■ Text block ■
________

The WGTA proposes to continue to discuss TPL access, at the initiative of Mexico or Canada, in conjunction with affected domestic industries.
Mexico believes that the discussions in this topic should be aimed at analyzing whether TPLs could be expanded, and if so, what conditions should be taken into account and what instances (e.g., the private sector or other government agencies) should be consulted. Mexico reiterated its interest in this topic, and further suggested that the Ministers should instruct the WGTA what course of action should be pursued.
3.5. Customs Cooperation
The WGTA agreed that customs cooperation for enforcement purposes was a high priority, from both the standpoint of NAFTA Parties and industries in the region. The WGTA reaffirms that its first preference is to come to agreement on common procedures for customs verifications of third party origin claims and claims of eligibility under Tariff Preference Levels and proposes to intensify its efforts to this goal.

________

■ Tasks to complete ■
A - According to the WGTA excerpt, why does the WGTA propose to intensify its efforts on customs cooperation? Answer in one to three sentences.
B - Reproduce word for word the stretch of the WGTA excerpt from "Mexico believes that" through "to this goal.".
The data that follow come from a separate source, not from the WGTA excerpt.

[Text extracted from each page]
________

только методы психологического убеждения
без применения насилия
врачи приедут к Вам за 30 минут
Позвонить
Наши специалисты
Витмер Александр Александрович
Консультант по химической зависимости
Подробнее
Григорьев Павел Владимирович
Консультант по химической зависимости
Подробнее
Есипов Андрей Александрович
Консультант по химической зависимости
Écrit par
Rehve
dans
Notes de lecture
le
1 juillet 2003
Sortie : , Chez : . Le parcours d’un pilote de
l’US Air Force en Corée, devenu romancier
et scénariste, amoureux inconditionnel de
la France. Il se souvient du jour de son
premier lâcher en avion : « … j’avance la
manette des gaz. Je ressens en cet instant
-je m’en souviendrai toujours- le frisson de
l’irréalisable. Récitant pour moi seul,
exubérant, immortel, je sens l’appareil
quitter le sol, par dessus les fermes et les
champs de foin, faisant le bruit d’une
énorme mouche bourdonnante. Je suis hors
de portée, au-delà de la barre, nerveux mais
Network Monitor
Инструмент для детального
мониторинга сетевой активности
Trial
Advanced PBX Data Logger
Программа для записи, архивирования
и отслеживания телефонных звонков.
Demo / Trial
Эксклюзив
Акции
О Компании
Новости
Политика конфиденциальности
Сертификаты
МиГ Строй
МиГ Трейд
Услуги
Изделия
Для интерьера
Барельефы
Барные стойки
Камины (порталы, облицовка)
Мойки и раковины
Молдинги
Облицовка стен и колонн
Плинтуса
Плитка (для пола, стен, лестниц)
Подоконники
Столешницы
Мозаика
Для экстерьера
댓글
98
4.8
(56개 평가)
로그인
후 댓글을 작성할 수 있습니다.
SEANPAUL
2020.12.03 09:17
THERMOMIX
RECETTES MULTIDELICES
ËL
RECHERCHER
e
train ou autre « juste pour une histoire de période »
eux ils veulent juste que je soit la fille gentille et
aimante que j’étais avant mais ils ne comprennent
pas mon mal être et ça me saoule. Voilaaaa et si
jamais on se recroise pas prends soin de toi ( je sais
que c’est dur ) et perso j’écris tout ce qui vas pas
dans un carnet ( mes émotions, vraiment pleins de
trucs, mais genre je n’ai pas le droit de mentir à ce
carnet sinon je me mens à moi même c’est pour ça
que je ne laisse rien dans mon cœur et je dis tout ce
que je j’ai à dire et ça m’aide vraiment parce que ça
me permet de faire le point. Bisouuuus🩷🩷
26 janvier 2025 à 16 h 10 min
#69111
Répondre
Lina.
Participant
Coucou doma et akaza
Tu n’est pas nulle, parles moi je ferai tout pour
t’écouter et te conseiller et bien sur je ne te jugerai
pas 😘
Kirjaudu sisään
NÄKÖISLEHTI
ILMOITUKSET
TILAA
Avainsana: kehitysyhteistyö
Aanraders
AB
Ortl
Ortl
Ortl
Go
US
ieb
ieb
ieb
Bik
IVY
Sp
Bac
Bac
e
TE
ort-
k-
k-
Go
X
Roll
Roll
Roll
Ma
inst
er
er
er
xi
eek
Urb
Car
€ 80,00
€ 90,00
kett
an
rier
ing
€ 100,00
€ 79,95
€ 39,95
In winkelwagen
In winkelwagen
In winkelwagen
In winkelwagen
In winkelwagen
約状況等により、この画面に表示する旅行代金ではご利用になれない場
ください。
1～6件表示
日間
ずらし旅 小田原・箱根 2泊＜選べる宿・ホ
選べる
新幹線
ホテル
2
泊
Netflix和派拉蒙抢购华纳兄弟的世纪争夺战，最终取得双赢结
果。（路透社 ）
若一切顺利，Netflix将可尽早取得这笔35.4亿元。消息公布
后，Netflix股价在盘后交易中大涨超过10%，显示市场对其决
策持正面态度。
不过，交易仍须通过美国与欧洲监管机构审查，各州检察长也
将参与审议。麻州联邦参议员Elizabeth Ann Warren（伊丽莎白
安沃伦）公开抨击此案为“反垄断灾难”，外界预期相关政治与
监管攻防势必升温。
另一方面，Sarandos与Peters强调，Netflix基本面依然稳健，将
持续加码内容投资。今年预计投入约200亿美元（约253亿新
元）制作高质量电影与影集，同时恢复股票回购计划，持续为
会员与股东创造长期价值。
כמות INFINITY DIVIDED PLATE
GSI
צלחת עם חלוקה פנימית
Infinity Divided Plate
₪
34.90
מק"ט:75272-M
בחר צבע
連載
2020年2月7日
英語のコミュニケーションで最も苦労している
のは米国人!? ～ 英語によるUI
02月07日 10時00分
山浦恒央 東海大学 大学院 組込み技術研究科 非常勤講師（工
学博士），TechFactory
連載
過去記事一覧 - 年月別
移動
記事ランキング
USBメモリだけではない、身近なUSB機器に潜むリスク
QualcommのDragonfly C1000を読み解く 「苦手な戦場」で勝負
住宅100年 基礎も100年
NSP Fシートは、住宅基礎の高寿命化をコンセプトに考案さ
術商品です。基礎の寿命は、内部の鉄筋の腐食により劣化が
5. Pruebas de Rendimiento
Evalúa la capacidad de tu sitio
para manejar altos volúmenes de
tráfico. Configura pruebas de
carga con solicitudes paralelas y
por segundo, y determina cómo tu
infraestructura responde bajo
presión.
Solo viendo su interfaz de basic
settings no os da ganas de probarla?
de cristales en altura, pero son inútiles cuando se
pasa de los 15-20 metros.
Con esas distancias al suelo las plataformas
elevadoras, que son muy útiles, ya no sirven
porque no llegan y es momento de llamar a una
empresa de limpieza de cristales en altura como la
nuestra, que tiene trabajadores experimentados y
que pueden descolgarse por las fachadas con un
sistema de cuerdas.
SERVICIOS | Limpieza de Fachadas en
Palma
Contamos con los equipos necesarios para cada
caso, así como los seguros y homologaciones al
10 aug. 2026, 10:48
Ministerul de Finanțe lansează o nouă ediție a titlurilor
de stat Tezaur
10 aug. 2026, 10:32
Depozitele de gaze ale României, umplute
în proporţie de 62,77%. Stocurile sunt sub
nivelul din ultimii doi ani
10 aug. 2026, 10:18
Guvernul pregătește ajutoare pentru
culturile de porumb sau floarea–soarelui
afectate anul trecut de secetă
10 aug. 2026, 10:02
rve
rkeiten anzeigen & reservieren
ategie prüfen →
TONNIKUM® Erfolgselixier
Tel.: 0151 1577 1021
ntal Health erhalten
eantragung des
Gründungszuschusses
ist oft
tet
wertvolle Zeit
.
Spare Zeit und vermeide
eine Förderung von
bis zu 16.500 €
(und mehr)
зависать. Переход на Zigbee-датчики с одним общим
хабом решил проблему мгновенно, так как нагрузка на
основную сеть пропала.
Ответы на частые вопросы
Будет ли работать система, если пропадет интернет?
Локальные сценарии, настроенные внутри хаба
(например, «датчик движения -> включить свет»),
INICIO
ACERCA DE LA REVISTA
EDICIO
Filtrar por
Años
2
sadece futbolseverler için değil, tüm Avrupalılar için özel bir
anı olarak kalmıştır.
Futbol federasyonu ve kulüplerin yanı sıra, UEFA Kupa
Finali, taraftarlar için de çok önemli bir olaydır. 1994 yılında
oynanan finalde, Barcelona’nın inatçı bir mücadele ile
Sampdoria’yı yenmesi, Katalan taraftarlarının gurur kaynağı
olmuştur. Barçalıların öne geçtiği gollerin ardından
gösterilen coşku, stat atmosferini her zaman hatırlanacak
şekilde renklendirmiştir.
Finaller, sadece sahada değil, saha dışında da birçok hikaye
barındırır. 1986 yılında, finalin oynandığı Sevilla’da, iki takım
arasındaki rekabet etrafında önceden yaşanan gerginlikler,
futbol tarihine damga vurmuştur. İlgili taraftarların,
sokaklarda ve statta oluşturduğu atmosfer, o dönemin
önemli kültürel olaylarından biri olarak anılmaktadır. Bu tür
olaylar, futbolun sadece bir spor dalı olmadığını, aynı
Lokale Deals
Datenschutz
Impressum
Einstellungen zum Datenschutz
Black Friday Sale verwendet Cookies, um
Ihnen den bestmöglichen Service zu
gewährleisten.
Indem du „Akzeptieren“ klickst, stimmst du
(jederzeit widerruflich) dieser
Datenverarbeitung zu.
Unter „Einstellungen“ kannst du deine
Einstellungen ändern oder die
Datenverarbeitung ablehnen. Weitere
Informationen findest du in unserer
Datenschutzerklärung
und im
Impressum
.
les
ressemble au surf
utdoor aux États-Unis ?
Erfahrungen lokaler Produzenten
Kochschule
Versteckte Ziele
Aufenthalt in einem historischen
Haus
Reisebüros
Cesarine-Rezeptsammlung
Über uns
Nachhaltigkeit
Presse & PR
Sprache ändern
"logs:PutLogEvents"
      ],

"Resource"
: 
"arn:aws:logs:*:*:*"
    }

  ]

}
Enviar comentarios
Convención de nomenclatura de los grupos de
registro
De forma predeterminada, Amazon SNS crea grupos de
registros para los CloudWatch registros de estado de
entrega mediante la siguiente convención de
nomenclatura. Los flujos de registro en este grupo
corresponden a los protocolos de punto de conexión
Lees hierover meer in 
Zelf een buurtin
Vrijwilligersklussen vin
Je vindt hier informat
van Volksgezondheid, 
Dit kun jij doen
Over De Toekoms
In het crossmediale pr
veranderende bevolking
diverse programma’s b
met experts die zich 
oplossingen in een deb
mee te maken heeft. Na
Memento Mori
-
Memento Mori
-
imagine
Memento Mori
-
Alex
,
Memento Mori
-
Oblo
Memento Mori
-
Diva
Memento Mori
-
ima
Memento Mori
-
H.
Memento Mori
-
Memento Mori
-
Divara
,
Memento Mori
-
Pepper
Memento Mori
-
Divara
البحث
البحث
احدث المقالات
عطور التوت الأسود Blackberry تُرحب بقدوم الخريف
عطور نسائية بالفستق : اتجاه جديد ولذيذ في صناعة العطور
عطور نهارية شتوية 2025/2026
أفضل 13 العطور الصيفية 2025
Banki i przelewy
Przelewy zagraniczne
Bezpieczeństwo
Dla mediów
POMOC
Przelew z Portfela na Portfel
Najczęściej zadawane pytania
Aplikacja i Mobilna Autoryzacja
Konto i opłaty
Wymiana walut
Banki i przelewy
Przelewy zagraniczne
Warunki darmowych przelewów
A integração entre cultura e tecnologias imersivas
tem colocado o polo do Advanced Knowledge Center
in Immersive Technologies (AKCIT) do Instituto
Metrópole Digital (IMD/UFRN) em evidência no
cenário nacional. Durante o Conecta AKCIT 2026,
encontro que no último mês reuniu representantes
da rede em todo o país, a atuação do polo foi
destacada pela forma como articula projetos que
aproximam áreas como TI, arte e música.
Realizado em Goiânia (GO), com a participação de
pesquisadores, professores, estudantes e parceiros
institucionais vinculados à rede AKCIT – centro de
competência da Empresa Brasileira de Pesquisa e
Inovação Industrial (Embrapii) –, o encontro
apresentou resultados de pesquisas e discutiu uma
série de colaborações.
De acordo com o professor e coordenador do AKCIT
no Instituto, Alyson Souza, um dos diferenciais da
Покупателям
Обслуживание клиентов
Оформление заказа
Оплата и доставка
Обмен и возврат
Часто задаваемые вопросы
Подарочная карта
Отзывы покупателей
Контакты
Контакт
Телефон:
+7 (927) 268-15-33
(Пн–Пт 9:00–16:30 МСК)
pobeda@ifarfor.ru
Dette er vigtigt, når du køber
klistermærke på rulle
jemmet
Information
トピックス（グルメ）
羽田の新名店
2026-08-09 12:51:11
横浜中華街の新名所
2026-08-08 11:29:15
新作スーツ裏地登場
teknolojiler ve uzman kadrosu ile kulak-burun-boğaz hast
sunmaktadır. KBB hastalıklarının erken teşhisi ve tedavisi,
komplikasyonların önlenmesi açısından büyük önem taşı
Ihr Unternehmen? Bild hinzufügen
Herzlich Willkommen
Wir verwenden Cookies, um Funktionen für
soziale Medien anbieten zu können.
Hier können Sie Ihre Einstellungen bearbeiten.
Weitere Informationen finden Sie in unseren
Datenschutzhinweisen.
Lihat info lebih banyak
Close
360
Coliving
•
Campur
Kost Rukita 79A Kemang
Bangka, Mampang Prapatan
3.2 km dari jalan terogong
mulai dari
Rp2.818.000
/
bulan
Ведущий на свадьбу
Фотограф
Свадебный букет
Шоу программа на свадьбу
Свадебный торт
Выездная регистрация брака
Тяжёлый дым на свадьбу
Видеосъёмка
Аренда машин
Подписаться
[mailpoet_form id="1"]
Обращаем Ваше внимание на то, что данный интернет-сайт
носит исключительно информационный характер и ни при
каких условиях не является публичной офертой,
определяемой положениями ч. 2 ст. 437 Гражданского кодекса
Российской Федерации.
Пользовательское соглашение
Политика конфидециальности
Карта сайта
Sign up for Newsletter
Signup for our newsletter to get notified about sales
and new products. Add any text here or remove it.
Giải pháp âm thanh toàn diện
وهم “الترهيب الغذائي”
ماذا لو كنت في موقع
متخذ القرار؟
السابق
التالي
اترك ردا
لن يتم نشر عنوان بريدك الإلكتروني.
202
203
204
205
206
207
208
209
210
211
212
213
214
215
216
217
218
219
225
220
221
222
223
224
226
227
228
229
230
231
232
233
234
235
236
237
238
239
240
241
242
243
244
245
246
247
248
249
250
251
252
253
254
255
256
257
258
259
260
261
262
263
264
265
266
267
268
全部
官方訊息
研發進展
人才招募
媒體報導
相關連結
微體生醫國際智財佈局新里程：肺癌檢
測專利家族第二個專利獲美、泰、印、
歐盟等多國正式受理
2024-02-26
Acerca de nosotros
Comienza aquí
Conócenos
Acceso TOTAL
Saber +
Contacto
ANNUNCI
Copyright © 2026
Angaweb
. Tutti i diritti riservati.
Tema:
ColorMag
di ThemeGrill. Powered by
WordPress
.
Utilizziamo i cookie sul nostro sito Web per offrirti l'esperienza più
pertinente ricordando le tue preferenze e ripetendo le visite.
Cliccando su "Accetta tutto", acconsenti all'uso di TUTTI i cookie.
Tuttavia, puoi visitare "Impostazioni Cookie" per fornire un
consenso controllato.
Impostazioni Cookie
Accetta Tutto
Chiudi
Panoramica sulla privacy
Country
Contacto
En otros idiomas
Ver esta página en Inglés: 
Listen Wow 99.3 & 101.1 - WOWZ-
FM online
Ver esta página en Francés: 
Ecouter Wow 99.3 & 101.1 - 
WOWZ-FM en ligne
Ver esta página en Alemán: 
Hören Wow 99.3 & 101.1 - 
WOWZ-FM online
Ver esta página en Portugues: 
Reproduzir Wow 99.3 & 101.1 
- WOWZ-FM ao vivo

________

■ Solutions to the exercise ■
A - The WGTA's first preference is to reach agreement on common procedures for customs verifications of third party origin claims and of claims of eligibility under Tariff Preference Levels. It proposes to intensify its efforts toward that goal. It also considers customs cooperation for enforcement purposes a high priority for both the NAFTA Parties and industries in the region.

B -
Mexico believes that the discussions in this topic should be aimed at analyzing whether TPLs could be expanded, and if so, what conditions should be taken into account and what instances (e.g., the private sector or other government agencies) should be consulted. Mexico reiterated its interest in this topic, and further suggested that the Ministers should instruct the WGTA what course of action should be pursued.
3.5. Customs Cooperation
The WGTA agreed that customs cooperation for enforcement purposes was a high priority, from both the standpoint of NAFTA Parties and industries in the region. The WGTA reaffirms that its first preference is to come to agreement on common procedures for customs verifications of third party origin claims and claims of eligibility under Tariff Preference Levels and proposes to intensify its efforts to this goal.